Im Alltag entgegenwirken: Bewegung steigern und Ernährung anpassen
Adipositas beeinflusst also deutlich den HDL-Stoffwechsel, die Zusammensetzung und die Verteilung der Subklassen in Verbindung mit Veränderungen in der Leber und im Fettgewebe. Eine HDL-Dysfunktion kann zu einem erhöhten kardiovaskulären Risiko bei Adipositas beitragen, so das Fazit der Autor*innen. Betroffenen raten sie, in kleinen Schritten zu einer gesünderen Alltagsroutine zu finden, um diesem gesundheitsschädigenden Prozess entgegenzuwirken. „Konkret geht es vor allem darum, in Bewegung zu bleiben und sich täglich Möglichkeiten dazu suchen, wie z. B. die Treppe statt dem Lift zu nehmen, eine Station früher aus der Straßenbahn auszusteigen oder statt mit dem Auto mit dem Fahrrad zur Arbeit zu fahren“, rät die Ernährungsexpertin. Weiters sei eine Ernährung mit hohem Anteil an pflanzlichen Lebensmitteln und damit hohem Ballaststoffanteil mit gutem Sättigungseffekt empfehlenswert. Von spätem Abendessen, das schwer im Magen liegt, ist abzuraten, denn: „eine gesunde Schlafroutine mit genügend Schlaf ist ebenfalls wichtig“.
Weitere Informationen und Kontakt:
Assoz.-Prof. PD Mag. Dr. Gunther Marsche
Medizinische Universität Graz
Otto Loewi Forschungszentrum
Lehrstuhl für Pharmakologie
+43 316 385 74128
gunther.marsche(at)medunigraz.at
Assoz.-Prof.in PDin Mag.a Dr.in Sandra Holasek
Medizinische Universität Graz
Otto Loewi Forschungszentrum
Lehrstuhl für Immunologie und Pathophysiologie
+43 316 385 71153
sandra.holasek@medunigraz.at
Steckbrief: Gunther Marsche
Gunther Marsche leitet die Forschungseinheit "Metabolische und vaskuläre Pharmakologie" am Otto-Loewi-Forschungszentrum. Seine Forschung konzentriert sich auf die pathophysiologische Rolle von Lipoproteinen bei Entzündungs- und Stoffwechselerkrankungen. Lipoproteine interagieren mit Immunzellen, Makrophagen und Endothelzellen - Schlüsselakteure des angeborenen und adaptiven Immunsystems.
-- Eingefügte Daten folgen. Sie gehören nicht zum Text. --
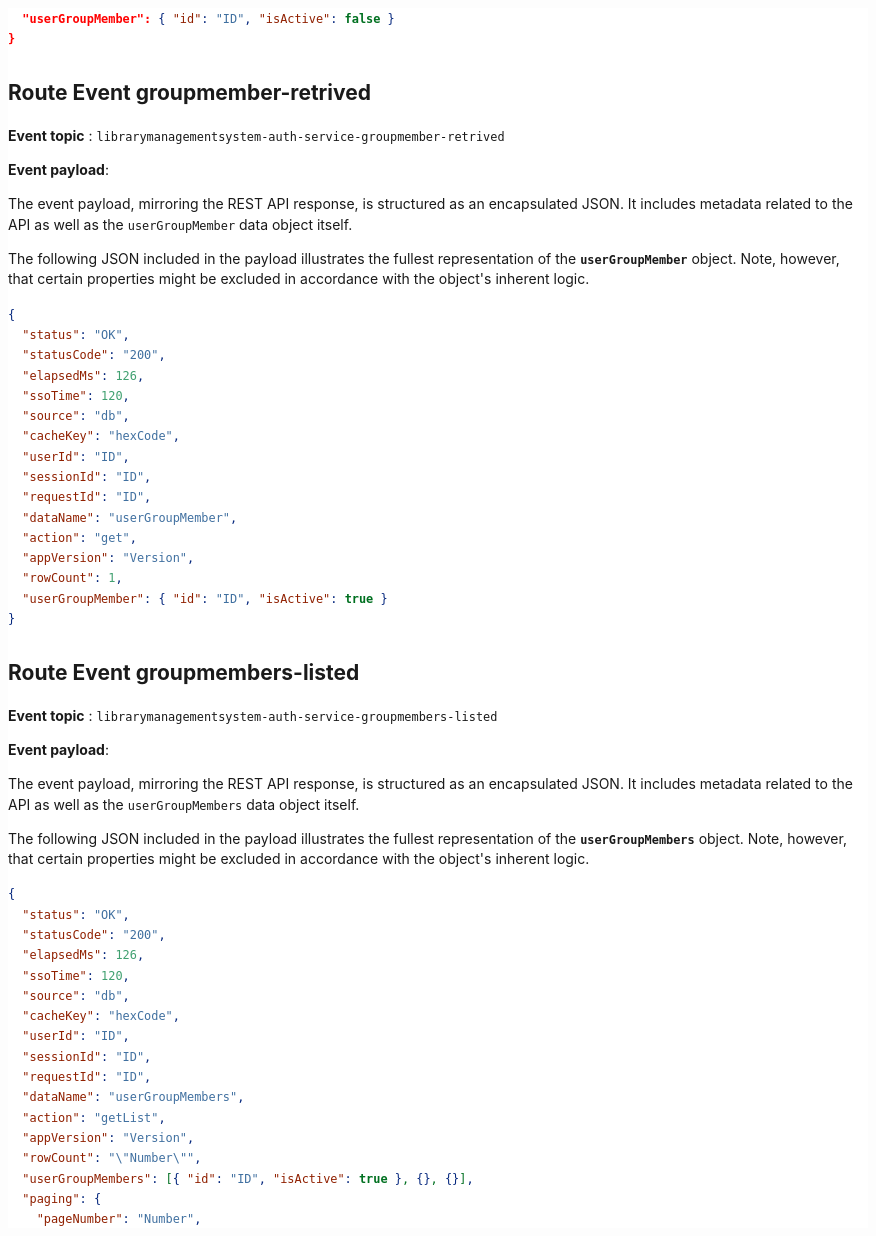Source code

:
 ```json
  "userGroupMember": { "id": "ID", "isActive": false }
}
```

## Route Event groupmember-retrived

**Event topic** : `librarymanagementsystem-auth-service-groupmember-retrived`

**Event payload**:

The event payload, mirroring the REST API response, is structured as an encapsulated JSON. It includes metadata related to the API as well as the `userGroupMember` data object itself.

The following JSON included in the payload illustrates the fullest representation of the **`userGroupMember`** object. Note, however, that certain properties might be excluded in accordance with the object's inherent logic.

```json
{
  "status": "OK",
  "statusCode": "200",
  "elapsedMs": 126,
  "ssoTime": 120,
  "source": "db",
  "cacheKey": "hexCode",
  "userId": "ID",
  "sessionId": "ID",
  "requestId": "ID",
  "dataName": "userGroupMember",
  "action": "get",
  "appVersion": "Version",
  "rowCount": 1,
  "userGroupMember": { "id": "ID", "isActive": true }
}
```

## Route Event groupmembers-listed

**Event topic** : `librarymanagementsystem-auth-service-groupmembers-listed`

**Event payload**:

The event payload, mirroring the REST API response, is structured as an encapsulated JSON. It includes metadata related to the API as well as the `userGroupMembers` data object itself.

The following JSON included in the payload illustrates the fullest representation of the **`userGroupMembers`** object. Note, however, that certain properties might be excluded in accordance with the object's inherent logic.

```json
{
  "status": "OK",
  "statusCode": "200",
  "elapsedMs": 126,
  "ssoTime": 120,
  "source": "db",
  "cacheKey": "hexCode",
  "userId": "ID",
  "sessionId": "ID",
  "requestId": "ID",
  "dataName": "userGroupMembers",
  "action": "getList",
  "appVersion": "Version",
  "rowCount": "\"Number\"",
  "userGroupMembers": [{ "id": "ID", "isActive": true }, {}, {}],
  "paging": {
    "pageNumber": "Number",
```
Steckbrief: Sandra Holasek
Sandra Holasek leitet die Forschungseinheit "Nutrition and Metabolism" am Otto Loewi Forschungszentrum. Im Fokus stehen das nutritive Assessment und Methoden zur Standardisierung von Ernährungsinterventionen, Messung der Körperzusammensetzung, Nährstoffaufnahme und Analyse relevanter Metabolite (Schwerpunkt Adipozytenbiologie). Ein weiterer Fokus ist der Einfluss von Nahrungsqualität und Darmmikrobiom auf das Immunsystem in Zusammenhang mit Essstörungen, Lifestyle, Körperfett und Lebensalter.